:: PROVIDED TEXT

When an attribute is obtained in step S304-3, the process advances to step S304-5. In step S304-5, the scenario construction unit 106 generates an input condition using the attribute obtained in step S304 -3. More
specifically, the scenario construction unit 106 registers the attribute in a scenario as an input attribute
corresponding to the intention tag of the latest utterance whose type is request.
If no attribute is obtained as in a case where the utterance next to the utterance of question is not answer, the process advances to step S304-4. In step S304-4, the scenario construction unit 106 determines whether the user has returned a question in response to the question of the operator. For example, in a dialogue example shown in FIG. 12, the user responds by "Urn? I don't know" to the operator's question "At which terminal are you?" If the type of an utterance to a question is not answer, as described above, the scenario construction unit 106
determines it as a redundant response in the scenario (or may determine it as another response type) , that is, determines that the efficiency is low, and sets the
evaluation of the scenario under construction low. In step S304-6, the scenario construction unit 106 waits for an utterance whose type is answer. Upon detecting an
utterance whose type is answer, the scenario construction unit 106 acquires an attribute from the pair of the
utterance of question and the utterance of answer and generates an input condition based on the attribute.
If the type of the utterance next to the utterance of question is not answer in step S304 -4, the process advances to step S304-7. In step S304 -7, the spoken language understanding unit 102 acquires an intention tag, and
"input" is generated based on the intention tag as well as the input condition generated in step S304-5.

::::

CHECK YOUR UNDERSTANDING:
(1) Decide whether each statement below agrees with the scenario-construction passage. Answer yes or no for each, and quote the exact words from the passage that settle it.
(a) In step S304-5, an input condition is generated from the attribute obtained in step S304-3.
(b) When the response is judged redundant, the evaluation of the scenario under construction is set high.
(c) In step S304-6, the scenario construction unit waits for an utterance whose type is request.
(2) From the scenario-construction passage, write out everything from "When an attribute" down to "type is request.".

:: INFORMATION SHOWN

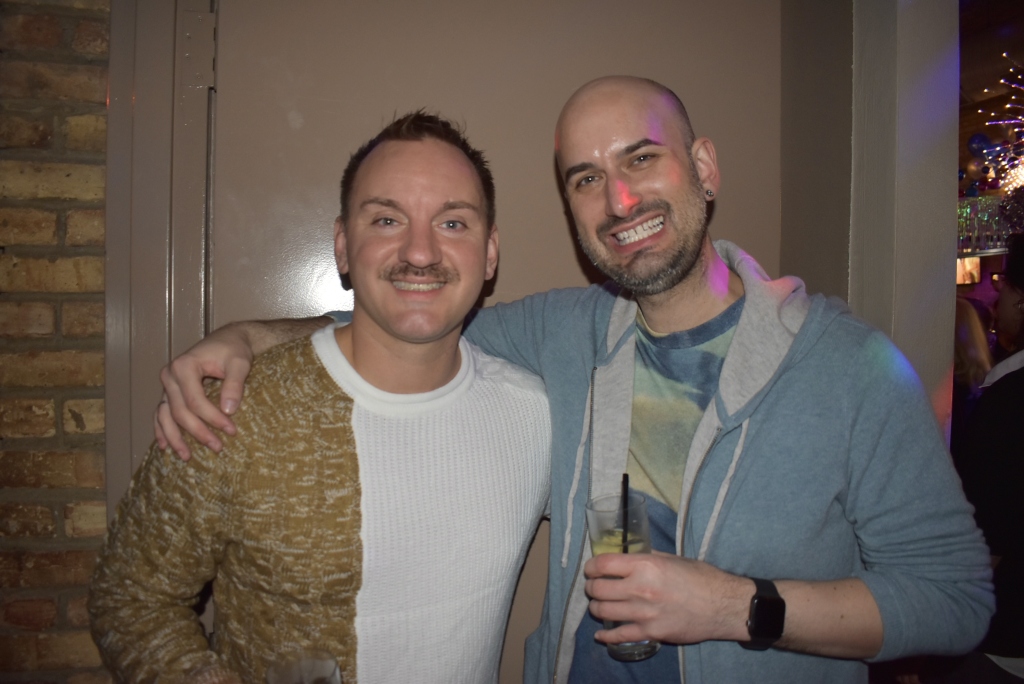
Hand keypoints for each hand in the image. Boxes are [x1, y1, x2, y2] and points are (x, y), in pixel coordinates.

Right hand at [154, 324, 254, 459]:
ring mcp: (167, 384)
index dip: (212, 418)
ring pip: (165, 415)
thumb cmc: (234, 350)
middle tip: (217, 448)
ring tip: (186, 457)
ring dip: (175, 437)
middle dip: (198, 432)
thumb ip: (234, 384)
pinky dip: (161, 429)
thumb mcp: (240, 363)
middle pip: (180, 411)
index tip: (231, 431)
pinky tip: (165, 446)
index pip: (195, 401)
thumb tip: (228, 410)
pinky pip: (160, 413)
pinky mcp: (169, 391)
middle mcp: (169, 375)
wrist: (228, 340)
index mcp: (183, 366)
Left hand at [583, 551, 750, 645]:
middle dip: (591, 587)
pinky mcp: (651, 632)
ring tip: (599, 605)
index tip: (591, 569)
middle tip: (594, 587)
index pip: (603, 564)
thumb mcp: (673, 559)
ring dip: (596, 608)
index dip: (591, 566)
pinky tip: (601, 635)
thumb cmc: (701, 577)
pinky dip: (606, 637)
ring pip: (603, 612)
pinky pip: (619, 636)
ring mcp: (644, 613)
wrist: (723, 605)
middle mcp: (640, 588)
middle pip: (598, 589)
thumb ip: (648, 557)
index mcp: (645, 565)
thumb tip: (629, 554)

::::

YOUR RESPONSES:
(1)
(a) Yes: "In step S304-5, the scenario construction unit 106 generates an input condition using the attribute obtained in step S304 -3."
(b) No: "determines that the efficiency is low, and sets the evaluation of the scenario under construction low."
(c) No: "In step S304-6, the scenario construction unit 106 waits for an utterance whose type is answer."

(2)
When an attribute is obtained in step S304-3, the process advances to step S304-5. In step S304-5, the scenario construction unit 106 generates an input condition using the attribute obtained in step S304 -3. More
specifically, the scenario construction unit 106 registers the attribute in a scenario as an input attribute
corresponding to the intention tag of the latest utterance whose type is request.